Cancer constantly wages war on the human body. Battles are won, lost or sometimes end in a stalemate. This stalemate, known as tumor dormancy, is extremely difficult to study in both cellular and animal models.
A new computational model developed in the laboratory of Salvatore Torquato, a professor of chemistry at Princeton University, offers a way to probe the conditions surrounding tumor dormancy and the switch to a malignant state. Published Oct. 16 in the journal "PLOS ONE," the so-called cellular automaton model simulated various scenarios of tumor growth leading to tumor dormancy or proliferation.
"The power of the model is that it lets people test medically realistic scenarios," said Torquato, who is also affiliated with the Princeton Institute for the Science and Technology of Materials. In future collaborations, these scenarios could be engineered in laboratory experiments and the observed outcomes could be used to calibrate the model.
For each scenario, a set of rules is imposed on the virtual cell population. Rules are possible interactions, such as neighboring cell death or immune system suppression, that dictate cell division through probabilities derived from past experimental data. Once the researchers programmed the rules, they watched as the simulated competition unfolded between the tumor and the environmental factors that may suppress its growth.
"We were very surprised to observe this phenomena where the tumor all of a sudden began to rapidly divide," said Duyu Chen, graduate student in the Torquato lab and lead author on the article. This was the first time that the emergent switch behavior, which has been observed clinically, occurred spontaneously in a model, Chen said.
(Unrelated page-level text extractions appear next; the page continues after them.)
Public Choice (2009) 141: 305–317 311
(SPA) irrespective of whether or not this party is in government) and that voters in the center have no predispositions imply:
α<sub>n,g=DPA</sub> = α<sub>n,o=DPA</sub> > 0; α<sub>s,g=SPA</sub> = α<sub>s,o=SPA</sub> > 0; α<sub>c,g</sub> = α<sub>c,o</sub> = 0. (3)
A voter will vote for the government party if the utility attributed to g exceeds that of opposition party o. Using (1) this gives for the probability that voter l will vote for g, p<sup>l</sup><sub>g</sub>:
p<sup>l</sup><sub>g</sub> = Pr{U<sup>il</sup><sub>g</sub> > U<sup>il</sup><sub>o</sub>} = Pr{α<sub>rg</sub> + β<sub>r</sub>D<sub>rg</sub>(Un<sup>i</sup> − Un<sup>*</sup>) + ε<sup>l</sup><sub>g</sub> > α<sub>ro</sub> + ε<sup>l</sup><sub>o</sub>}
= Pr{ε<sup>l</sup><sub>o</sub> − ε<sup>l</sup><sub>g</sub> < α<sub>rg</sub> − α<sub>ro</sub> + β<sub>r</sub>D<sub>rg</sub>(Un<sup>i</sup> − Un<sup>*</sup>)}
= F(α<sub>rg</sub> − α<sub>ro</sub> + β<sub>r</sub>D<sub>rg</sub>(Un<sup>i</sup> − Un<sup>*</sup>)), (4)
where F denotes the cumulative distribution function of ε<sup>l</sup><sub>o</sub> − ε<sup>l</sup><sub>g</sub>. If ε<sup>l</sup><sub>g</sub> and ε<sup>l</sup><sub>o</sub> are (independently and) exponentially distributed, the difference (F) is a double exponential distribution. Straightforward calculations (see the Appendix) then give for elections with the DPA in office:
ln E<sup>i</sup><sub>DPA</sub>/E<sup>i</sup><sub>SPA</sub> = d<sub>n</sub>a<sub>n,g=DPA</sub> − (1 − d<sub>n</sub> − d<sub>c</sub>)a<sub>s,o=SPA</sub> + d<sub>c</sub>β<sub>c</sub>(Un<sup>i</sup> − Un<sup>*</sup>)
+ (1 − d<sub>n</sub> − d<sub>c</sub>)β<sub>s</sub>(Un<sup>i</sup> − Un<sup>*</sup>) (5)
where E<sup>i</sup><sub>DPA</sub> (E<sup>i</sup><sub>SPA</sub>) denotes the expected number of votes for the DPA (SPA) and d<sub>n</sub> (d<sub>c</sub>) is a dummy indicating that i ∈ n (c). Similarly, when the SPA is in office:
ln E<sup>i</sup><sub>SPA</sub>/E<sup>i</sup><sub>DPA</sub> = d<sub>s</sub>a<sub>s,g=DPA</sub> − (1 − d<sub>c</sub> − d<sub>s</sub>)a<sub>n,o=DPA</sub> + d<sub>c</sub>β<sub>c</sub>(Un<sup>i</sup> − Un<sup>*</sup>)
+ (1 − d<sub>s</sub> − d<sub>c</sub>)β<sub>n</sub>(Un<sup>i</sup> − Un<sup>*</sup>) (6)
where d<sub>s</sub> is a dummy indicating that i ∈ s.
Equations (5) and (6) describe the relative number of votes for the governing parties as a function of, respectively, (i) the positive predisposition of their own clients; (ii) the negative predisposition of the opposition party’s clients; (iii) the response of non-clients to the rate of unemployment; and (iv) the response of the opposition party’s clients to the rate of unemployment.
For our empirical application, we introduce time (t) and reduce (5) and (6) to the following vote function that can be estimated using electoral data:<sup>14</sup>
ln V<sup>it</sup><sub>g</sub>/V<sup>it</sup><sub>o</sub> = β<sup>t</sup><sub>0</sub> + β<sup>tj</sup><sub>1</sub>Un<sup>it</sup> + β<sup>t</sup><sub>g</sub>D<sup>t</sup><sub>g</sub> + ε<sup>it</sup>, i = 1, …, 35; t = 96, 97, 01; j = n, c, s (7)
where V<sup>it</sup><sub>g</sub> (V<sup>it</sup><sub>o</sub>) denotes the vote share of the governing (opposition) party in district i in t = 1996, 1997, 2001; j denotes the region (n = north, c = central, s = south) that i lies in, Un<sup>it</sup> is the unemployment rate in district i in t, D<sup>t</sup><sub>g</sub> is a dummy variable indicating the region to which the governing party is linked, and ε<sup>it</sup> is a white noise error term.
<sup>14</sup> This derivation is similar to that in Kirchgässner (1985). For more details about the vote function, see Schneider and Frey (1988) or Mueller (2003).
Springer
The researchers evaluated a number of factors that could affect tumor cell growth including spontaneous cell mutations, mechanical properties, and the rate and strength of suppression factors such as the immune system. One of the model's findings was the likely suppression of tumors in harsh environments, characterized by high density and pressure.
"The way [the researchers] built their model system is that the dormancy state is not one of cells simply sleeping, in fact it's an active state, it's just that the whole system is held in equilibrium or stalemate," said Micheal Espey, program manager at the National Cancer Institute who was not involved in the research. "That's a very interesting viewpoint."
The research team also predicted that if the number of actively dividing cells within the proliferative rim reached a certain critical level, the tumor was very likely to begin growing rapidly. This result could provide insight into early cancer treatment, Chen said.
Through repeated simulations the research team constructed a phase diagram that revealed the boundary between a dormant and proliferative state. If experimental data was incorporated into the model, Espey said, researchers could predict when the tumor was in a dormant state and when it was heading toward a proliferative state. "That's the value," he said.
The research was supported by the National Cancer Institute under Award No. U54CA143803.